Total Life Forever

(Sub Pop; 2010)

By David M. Goldstein | 17 July 2010

Foals’s early singles suggested a mathematically precise version of the Rapture with a British drill sergeant on vocals; songs like “Cassius” and “Balloons” being an advanced calculus-type of dance-punk that while rather impressive from a technical standpoint, were rendered somewhat annoying by the simplistic bark of frontman Yannis Philippakis. But they made waves (and won serious coolness points from this critic) by notably refusing to kiss Dave Sitek’s ring when they rejected his final mix of their debut album Antidotes (2008), and their chops were advanced enough to think that they might have some semblance of a future if they ever chose to apply them to full-fledged songs as opposed to shouted rhythm exercises.

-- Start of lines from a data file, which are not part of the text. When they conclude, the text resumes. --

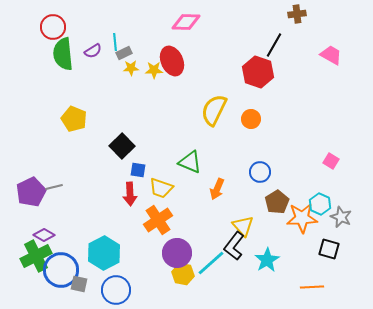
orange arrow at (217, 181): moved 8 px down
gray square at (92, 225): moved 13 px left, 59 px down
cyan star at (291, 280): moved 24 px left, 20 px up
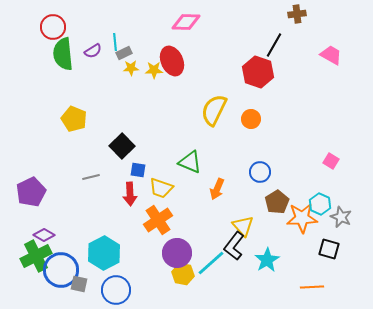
gray line at (54, 187): moved 37 px right, 10 px up
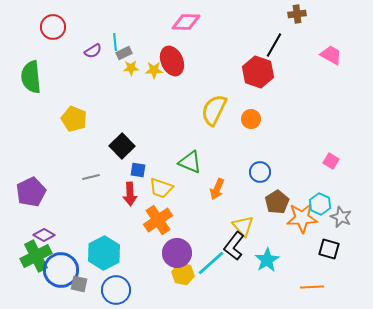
green semicircle at (63, 54): moved 32 px left, 23 px down
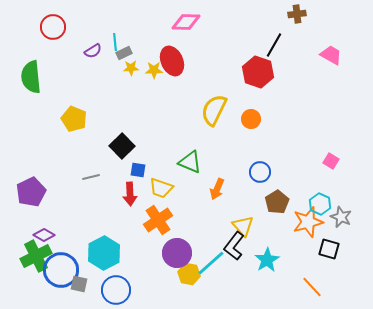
orange star at (302, 218): moved 6 px right, 4 px down; rotated 12 degrees counterclockwise
yellow hexagon at (183, 274): moved 6 px right
orange line at (312, 287): rotated 50 degrees clockwise
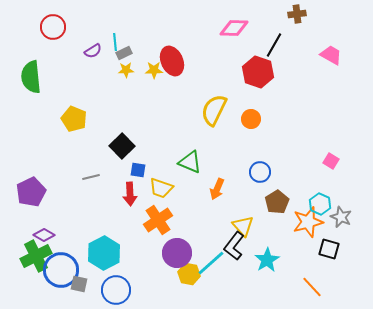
pink diamond at (186, 22): moved 48 px right, 6 px down
yellow star at (131, 68): moved 5 px left, 2 px down
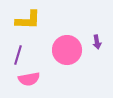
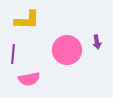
yellow L-shape: moved 1 px left
purple line: moved 5 px left, 1 px up; rotated 12 degrees counterclockwise
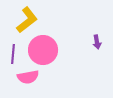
yellow L-shape: rotated 40 degrees counterclockwise
pink circle: moved 24 px left
pink semicircle: moved 1 px left, 2 px up
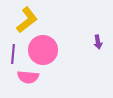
purple arrow: moved 1 px right
pink semicircle: rotated 15 degrees clockwise
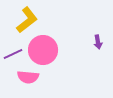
purple line: rotated 60 degrees clockwise
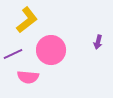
purple arrow: rotated 24 degrees clockwise
pink circle: moved 8 px right
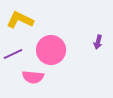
yellow L-shape: moved 7 px left; rotated 116 degrees counterclockwise
pink semicircle: moved 5 px right
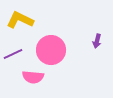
purple arrow: moved 1 px left, 1 px up
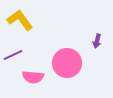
yellow L-shape: rotated 28 degrees clockwise
pink circle: moved 16 px right, 13 px down
purple line: moved 1 px down
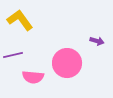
purple arrow: rotated 88 degrees counterclockwise
purple line: rotated 12 degrees clockwise
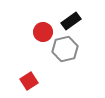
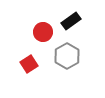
gray hexagon: moved 2 px right, 7 px down; rotated 15 degrees counterclockwise
red square: moved 17 px up
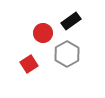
red circle: moved 1 px down
gray hexagon: moved 2 px up
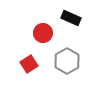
black rectangle: moved 3 px up; rotated 60 degrees clockwise
gray hexagon: moved 7 px down
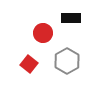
black rectangle: rotated 24 degrees counterclockwise
red square: rotated 18 degrees counterclockwise
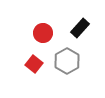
black rectangle: moved 9 px right, 10 px down; rotated 48 degrees counterclockwise
red square: moved 5 px right
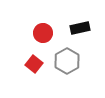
black rectangle: rotated 36 degrees clockwise
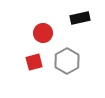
black rectangle: moved 10 px up
red square: moved 2 px up; rotated 36 degrees clockwise
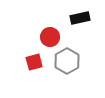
red circle: moved 7 px right, 4 px down
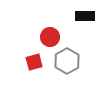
black rectangle: moved 5 px right, 2 px up; rotated 12 degrees clockwise
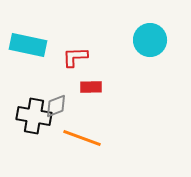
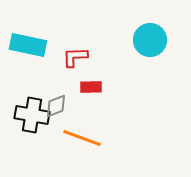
black cross: moved 2 px left, 1 px up
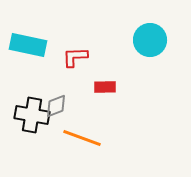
red rectangle: moved 14 px right
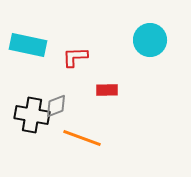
red rectangle: moved 2 px right, 3 px down
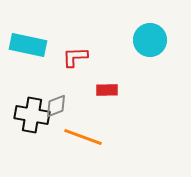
orange line: moved 1 px right, 1 px up
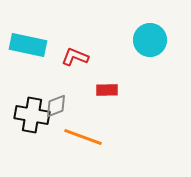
red L-shape: rotated 24 degrees clockwise
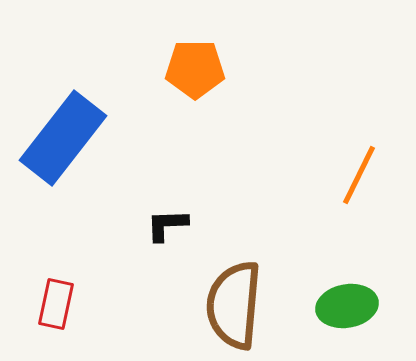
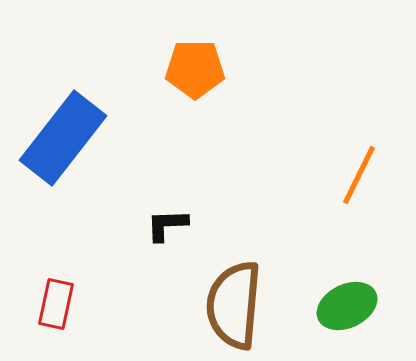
green ellipse: rotated 16 degrees counterclockwise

The best hope for a future Foals direction seemed to lie in Antidotes‘ third single “Olympic Airwaves,” a song that was smoother and less frantic than those that preceded it, shot through with an atmospheric keyboard wash in addition to pinging harmonics that sounded like they were bouncing off a mirror. And in essence I just described Total Life Forever kick-off track “Blue Blood,” albeit with one crucial difference: somewhere between albums one and two, Philippakis learned to sing.

This development has greatly increased the enjoyment of his band, if only now because Foals’ songs are allowed to breathe. Philippakis still sounds distinctly British, employing that time-honored, sad boy croon not unlike that of Morrissey or Robert Smith, only less suicidal. The new-found emphasis on melody coincides with a conscious decision on the band’s part to play up their atmospheric side, with reverb-heavy washes of sound taking precedent over bludgeoning rhythms; songs like the six minute single “Spanish Sahara” and “Afterglow” shun instant gratification, instead gradually building to dizzying peaks and cacophony few thought this band capable of.

That said, the back and forth duels of the band’s eerily precise funk riffing remains, though they’re thankfully no longer dropping song titles like “Mathletics.” The guitars don’t so much rock out as bounce and refract like lasers on a glass surface, with a crispness that’s likely impossible to recreate outside of the studio. The stuttering funk under the title track’s fantastic chorus is so herky-jerk that it practically forfeits its appeal by being extremely difficult to dance to, unless your style of choice happens to be the Robot. Yet, despite Foals’ continued interest in angular riffing with its roots in math-rock (Philippakis and drummer Jack Bevan once played in defunct math rockers the Edmund Fitzgerald, the band has cited Don Caballero as a major influence), they no longer sound like a caffeinated DFA-signing. More accurate descriptions would include Gang of Four re-envisioned as shoegazers, or the one track on every Cure record (e.g. Wish‘s [1992] “Wendy Time,” Kiss Me, Kiss Me, Kiss Me‘s [1987] “Hot! Hot! Hot!”) where Smith attempts to get his swerve on. Not everything works, however—“Miami” is clumsy Duran Duran pastiche, and “This Orient” basically re-writes Bloc Party’s “Blue Light,” which still means it’s a better song than anything Bloc Party have released in the past five years.

If there’s one record that Total Life Forever immediately calls to mind, it’s fellow Britons the Horrors’ Primary Colours (2009). Not because the two records sound anything alike (they don’t), but both represent surprising, second album evolutionary leaps from bands that made necessary changes in the name of career longevity. With Total Life Forever, Foals have objectively identified the shortcomings (shouted vocals, claustrophobic song structures) of their first album, and erased them while keeping their trademark mathematical riffing intact. In doing so, they’ve left themselves numerous directions with which to pursue album number three, and I’m extremely curious to see how they call pull off this precision onstage.